--- Source document Enclosed Below ---

A journey with Van Dyke Parks

By Art Podell

WALL SCRAWLS / Art Podell

I have a vivid memory of sitting crosslegged on the Kazac rug in Tommy LiPuma’s office at A&M Records. The year was 1967 and a small group of us A&M Records staffers had gathered to listen to an album that we had been anticipating for months. At the time, I was working as Professional Manager of A&M’s publishing companies, Almo-Irving Music and word had reached us via the music grapevine that the long-anticipated album was finally ready for release, and that afternoon found us gathered in Tommy’s office in hushed holy silence as the slender phonograph arm was gently laid onto the outer groove of a freshly delivered vinyl advance copy of the much anticipated Warner Brothers release, “Song Cycle” from Van Dyke Parks.

Van Dyke Parks and I were friends from the old days, the early sixties, The Troubadour. Van Dyke and his brother Carson, “The Steeltown Two,” held their own with the folk crowd. Carson split for points east and ended with a pretty good piece of the pie with his songwriting. Carson left us in 2005. Look up Carson Parks. Impressive.

Van Dyke hung around and we saw each other from time to time. I had befriended his string arranger Kirby Johnson. Kirby had been a member of the Wellingtons, the group that sang the theme song to “Gilligan’s Island” and was now living on Woodrow Wilson Drive off Laurel Canyon and roomed with Nick Woods who was one of my closest bandmates from my days in The New Christy Minstrels. Van Dyke could often be found at Kirby’s, banging out thoughts on the baby grand that sat overlooking Laurel Canyon from the living room windows of the cantilevered house. A few years later, when Nick and I co-produced Biff Rose’s first album “The Thorn In Mrs. Rose’s Side,” Kirby wrote the string parts and if you listen carefully, Van Dyke’s thumbprint is all over that album.

--- End of Enclosed Source document ---
--- Dataset content Enclosed Below ---

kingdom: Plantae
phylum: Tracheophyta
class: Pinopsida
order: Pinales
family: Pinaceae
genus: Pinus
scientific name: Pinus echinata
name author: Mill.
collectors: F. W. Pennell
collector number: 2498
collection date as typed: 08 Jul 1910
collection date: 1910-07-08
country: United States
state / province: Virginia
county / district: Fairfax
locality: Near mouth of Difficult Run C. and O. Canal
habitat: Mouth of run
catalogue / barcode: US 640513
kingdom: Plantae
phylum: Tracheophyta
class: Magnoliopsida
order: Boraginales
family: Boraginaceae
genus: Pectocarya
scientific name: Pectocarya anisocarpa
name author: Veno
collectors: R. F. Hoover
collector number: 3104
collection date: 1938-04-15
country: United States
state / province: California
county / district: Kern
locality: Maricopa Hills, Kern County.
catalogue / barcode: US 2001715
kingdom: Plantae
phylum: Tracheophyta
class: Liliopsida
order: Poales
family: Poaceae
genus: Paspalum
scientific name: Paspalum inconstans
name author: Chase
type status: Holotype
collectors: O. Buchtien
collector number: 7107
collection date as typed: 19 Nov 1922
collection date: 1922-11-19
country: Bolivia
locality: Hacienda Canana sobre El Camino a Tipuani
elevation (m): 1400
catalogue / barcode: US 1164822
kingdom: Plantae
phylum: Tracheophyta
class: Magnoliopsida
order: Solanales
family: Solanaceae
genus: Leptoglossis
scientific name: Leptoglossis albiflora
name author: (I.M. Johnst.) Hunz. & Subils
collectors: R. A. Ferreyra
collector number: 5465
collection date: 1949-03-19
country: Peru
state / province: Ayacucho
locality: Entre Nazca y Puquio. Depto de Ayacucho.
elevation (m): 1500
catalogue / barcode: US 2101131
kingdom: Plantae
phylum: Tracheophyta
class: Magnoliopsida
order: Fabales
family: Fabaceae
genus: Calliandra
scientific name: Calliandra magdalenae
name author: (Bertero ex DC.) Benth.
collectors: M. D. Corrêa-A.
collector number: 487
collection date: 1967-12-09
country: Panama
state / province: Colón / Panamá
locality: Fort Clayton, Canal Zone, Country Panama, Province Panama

--- End of Enclosed Dataset content ---

= What you need to do =
1. Answer these questions using the piece about Van Dyke Parks.
(a) In what year did the staffers gather in Tommy LiPuma's office to hear the album?
(b) What name did Van Dyke and his brother Carson use as a duo?
(c) Which group had Kirby Johnson been a member of?
2. Pick up the piece about Van Dyke Parks after its final sentence and continue writing it.

= Task responses =
1.
(a) 1967
(b) "The Steeltown Two"
(c) The Wellingtons

2.
But I digress…

Back to 1967 and Tommy LiPuma’s office rug at A&M Records and the opening notes of track #1 of “Song Cycle,” Van Dyke’s new album on Warner Brothers Records…we leaned in to listen.

“We used to live there on Vine Street, she made perfume in the back of the room…and we’d sing to her…the crack of the backbeat on Vine Street”…

     My imagination leaped back to the early sixties. He was singing my life, our lives, our story! Vine Street, then Laurel Canyon. The accompanying strings and orchestration placed his vivid musical pictures onto a bizarre dream -like stage… the music continued from there to scenes from movies, sharp commentaries on our world, all surrounded by what was to become Van Dyke’s signature sound – string harmonies colliding with each other in broad brush strokes. Van Gogh superimposed over Van Gogh…with added percussion.

If you’ve listened to Van Dyke Parks, you will know what I mean, what I’ve just described. If you haven’t, do it and I hope what I’m writing here is helpful. Good luck.

So here we are in 2021 and the name Van Dyke Parks is well known in the music world. Many albums, live performances, film scores, his work with Brian Wilson and a sound that can be identified within the first two measures of listening…no room for it all here in this piece…and I’m talking with Van Dyke about a new album release and the four tracks that are finished. Our conversation ends up on my radio show at KPFK FM in Los Angeles.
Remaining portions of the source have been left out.